Copy out the text lines of every item below, changing "Блог" to "Статьи" and keeping everything else the same. Leave the pictures out of your answer.

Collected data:
= = = = =

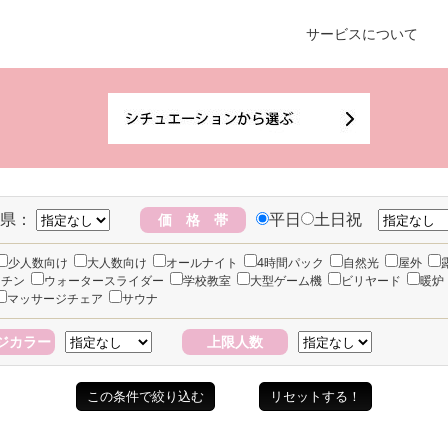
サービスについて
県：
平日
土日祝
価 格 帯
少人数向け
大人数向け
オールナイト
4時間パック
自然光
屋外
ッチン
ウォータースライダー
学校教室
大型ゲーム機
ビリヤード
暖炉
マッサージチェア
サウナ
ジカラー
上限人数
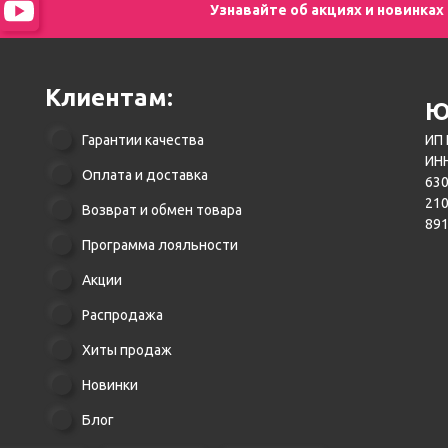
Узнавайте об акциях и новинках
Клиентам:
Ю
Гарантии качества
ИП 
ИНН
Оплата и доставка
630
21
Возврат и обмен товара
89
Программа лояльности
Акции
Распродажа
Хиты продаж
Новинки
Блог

= = = = =

» ANSWER BOX
サービスについて
県：
平日
土日祝
価 格 帯
少人数向け
大人数向け
オールナイト
4時間パック
自然光
屋外
ッチン
ウォータースライダー
学校教室
大型ゲーム機
ビリヤード
暖炉
マッサージチェア
サウナ
ジカラー
上限人数
Узнавайте об акциях и новинках
Клиентам:
Ю
Гарантии качества
ИП 
ИНН
Оплата и доставка
630
21
Возврат и обмен товара
89
Программа лояльности
Акции
Распродажа
Хиты продаж
Новинки
Статьи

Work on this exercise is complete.